• 掲載文:
レジデント『型破りな天才研修医』という海外ドラマで2020年のパンデミックが描かれている回があった。

とある高熱の患者さんに『最近どこかに旅行に行きましたか?』と問診したところ、同じアメリカ国内の街の名前が帰って来る。すぐさまその街の新型コロナ感染者数を調べると『14人』と出る。そして次の瞬間、『内、死者が5人。』と。

そのあたりでトラウマがフラッシュバックしたかのようだった。そうだった。何の免疫もない私たちの周りでバッタバタと人が死んでいった。

その後、ドラマの中では同じ仕事仲間、看護師や医師や清掃員が次々と亡くなって行く。
防護服もマスクも不足し5日間も同じマスクを着けていたシーンも体験した人にとっては実にリアルに感じられたのではないだろうか。

高齢者施設でも死者が出た。
新型コロナ感染者でなくとも、お看取り期の方が亡くなった。後者はあたりまえかと思いきや、そうじゃない。コロナに対応に追われなければ、もっともっと孤独ではないお看取りが出来たはずだった。
ゴーグルの中で、介護職員と一緒に泣いた。

そんなことが数年続いた。

初めて利用者様にワクチンを打たなければならない時には自分の心臓が止まりそうだった。未知のものを打たなければならないなんて。自分自身に打って大丈夫だからといって高齢者にとっては違うかも知れないので震えた。気の毒だった。
結果的に、全く免疫がない状態の人より当時のワクチンを打っていた人たちは軽症で済んだ。それすら結果論に過ぎないし、本当に怖くて悲しかった。
あの頃、ゴーグルの中で泣いたり、ステーションで崩れ落ちたときの気持ちは決して忘れられない。

• 提供資料:

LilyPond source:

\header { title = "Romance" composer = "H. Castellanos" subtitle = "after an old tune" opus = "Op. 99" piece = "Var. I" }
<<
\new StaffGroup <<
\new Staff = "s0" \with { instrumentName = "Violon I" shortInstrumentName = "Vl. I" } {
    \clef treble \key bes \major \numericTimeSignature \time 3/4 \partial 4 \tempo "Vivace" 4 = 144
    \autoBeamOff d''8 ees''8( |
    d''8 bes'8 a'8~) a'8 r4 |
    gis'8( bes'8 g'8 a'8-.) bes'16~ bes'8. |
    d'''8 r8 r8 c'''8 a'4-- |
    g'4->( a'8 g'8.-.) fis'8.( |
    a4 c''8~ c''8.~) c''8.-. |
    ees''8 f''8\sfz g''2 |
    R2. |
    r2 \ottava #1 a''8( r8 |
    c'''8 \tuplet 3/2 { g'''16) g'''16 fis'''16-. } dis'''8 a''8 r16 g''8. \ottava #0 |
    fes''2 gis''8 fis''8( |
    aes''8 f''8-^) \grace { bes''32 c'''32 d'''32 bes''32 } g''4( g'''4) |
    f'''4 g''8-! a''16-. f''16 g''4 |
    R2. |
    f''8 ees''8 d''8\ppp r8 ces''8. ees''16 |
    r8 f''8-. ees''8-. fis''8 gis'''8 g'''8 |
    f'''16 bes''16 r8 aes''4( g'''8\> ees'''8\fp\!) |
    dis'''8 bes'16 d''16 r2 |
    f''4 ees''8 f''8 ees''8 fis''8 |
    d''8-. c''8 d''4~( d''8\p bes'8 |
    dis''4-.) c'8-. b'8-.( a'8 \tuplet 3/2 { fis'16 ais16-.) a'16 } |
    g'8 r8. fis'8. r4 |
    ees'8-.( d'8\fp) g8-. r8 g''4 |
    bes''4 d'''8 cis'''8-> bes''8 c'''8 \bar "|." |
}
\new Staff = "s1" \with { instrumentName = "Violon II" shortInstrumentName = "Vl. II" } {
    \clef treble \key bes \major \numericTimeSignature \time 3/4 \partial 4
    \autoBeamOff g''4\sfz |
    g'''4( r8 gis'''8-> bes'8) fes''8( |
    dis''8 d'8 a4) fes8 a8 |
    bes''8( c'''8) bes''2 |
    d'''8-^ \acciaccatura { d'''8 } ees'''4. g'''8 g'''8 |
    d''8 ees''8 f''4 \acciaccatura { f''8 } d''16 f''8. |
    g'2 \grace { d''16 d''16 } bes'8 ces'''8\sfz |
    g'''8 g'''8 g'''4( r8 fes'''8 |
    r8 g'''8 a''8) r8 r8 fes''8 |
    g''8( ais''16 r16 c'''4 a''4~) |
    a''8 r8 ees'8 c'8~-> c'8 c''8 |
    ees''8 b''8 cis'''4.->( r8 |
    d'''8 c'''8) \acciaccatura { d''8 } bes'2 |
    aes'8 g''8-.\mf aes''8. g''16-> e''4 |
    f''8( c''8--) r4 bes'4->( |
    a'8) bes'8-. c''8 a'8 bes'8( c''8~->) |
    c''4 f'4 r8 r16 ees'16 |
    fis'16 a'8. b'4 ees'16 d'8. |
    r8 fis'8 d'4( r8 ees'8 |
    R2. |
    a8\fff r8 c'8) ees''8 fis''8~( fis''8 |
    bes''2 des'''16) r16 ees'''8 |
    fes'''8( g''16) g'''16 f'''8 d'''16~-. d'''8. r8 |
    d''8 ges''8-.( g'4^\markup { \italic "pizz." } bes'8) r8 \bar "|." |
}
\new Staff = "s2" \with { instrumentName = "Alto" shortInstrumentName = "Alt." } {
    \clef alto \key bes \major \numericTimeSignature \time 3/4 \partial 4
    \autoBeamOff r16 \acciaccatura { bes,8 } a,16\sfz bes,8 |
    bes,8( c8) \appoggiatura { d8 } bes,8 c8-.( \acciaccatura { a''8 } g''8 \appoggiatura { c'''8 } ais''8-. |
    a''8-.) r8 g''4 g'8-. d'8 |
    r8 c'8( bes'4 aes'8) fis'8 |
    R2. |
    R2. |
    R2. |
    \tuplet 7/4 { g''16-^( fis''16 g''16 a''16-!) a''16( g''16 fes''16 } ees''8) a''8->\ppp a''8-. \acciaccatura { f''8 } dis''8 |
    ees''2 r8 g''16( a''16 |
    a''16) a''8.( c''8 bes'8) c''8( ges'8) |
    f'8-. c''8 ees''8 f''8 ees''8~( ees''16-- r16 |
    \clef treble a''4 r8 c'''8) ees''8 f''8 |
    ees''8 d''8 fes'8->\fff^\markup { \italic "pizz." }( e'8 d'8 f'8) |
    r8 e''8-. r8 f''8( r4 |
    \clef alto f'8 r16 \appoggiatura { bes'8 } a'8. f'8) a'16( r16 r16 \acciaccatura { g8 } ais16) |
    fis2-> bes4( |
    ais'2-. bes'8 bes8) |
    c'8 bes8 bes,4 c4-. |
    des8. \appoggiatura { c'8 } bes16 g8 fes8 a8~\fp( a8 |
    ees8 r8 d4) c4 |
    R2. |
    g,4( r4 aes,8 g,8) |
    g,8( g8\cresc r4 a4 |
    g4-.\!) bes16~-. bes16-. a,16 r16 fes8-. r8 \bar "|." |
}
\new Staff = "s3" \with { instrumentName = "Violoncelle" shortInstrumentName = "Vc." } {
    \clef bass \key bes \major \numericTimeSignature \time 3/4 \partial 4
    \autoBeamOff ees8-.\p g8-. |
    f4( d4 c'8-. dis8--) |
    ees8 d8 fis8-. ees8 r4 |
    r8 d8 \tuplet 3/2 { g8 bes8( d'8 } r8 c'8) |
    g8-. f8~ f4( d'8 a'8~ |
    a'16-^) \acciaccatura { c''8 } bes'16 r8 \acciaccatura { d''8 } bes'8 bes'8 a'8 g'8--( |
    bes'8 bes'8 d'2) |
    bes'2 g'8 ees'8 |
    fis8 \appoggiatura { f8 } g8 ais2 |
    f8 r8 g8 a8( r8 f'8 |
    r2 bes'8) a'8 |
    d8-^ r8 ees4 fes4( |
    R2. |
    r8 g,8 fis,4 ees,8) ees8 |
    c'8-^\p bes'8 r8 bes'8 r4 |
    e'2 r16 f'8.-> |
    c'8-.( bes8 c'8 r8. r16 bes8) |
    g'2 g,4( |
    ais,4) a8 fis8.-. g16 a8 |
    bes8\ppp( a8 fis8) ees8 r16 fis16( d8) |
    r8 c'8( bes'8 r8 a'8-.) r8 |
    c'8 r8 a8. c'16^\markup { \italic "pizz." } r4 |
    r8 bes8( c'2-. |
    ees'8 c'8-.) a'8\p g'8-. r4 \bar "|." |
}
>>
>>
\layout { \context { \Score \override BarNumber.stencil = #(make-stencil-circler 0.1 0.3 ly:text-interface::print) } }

• 課題一覧:
(a) 掲載文で、ドラマの患者が答えた街の新型コロナ感染者14人のうち、死者は何人でしたか？
(b) コロナ禍の介護現場を振り返る文章の続きを、最後の文の次から書いてください。

• あなたの解答:
(a) 5人です。

(b)
今はもう、大分免疫がついて来て絶対的な死の病ではなくなった。ただ、あの時代、というか、その時代は今も続いているけれど、実に色んなものを観た時代でもあった。
自分で考えないことの危険性や批判するだけで何もしない人や、恐怖に突き動かされて他人をも同じ恐怖に巻き込もうとする人たちや。
一番あかん!と思ったのは当時の施設長がわけのわからん行動をして感染を広めたこと。無意味な手間をかけさせるのに自分は現場に近づきもしなかったこと。まあ、全国に山ほどあの手の阿呆がいたことだろう。

でも、その時代にも仲間が居てくれて良かった。

余談だけど、このnoteで、『この苦労もあと一年半くらいだと言われています。頑張りましょう。』と言って下さった医療従事者の方がいた。あれはとても励みになった。

先述の通り、色々なモノ、色々な人を観た時代だったけれど、願わくばあの時代に出会った知恵と勇気を持って仲間を励ましていた、あんな人たちの仲間でありたいなと思う。
この先もいつ何があるか分からない・・・というより想像がついているのだけど、多くの悲しみを超えて人を強くした時代でもあったのだと思う。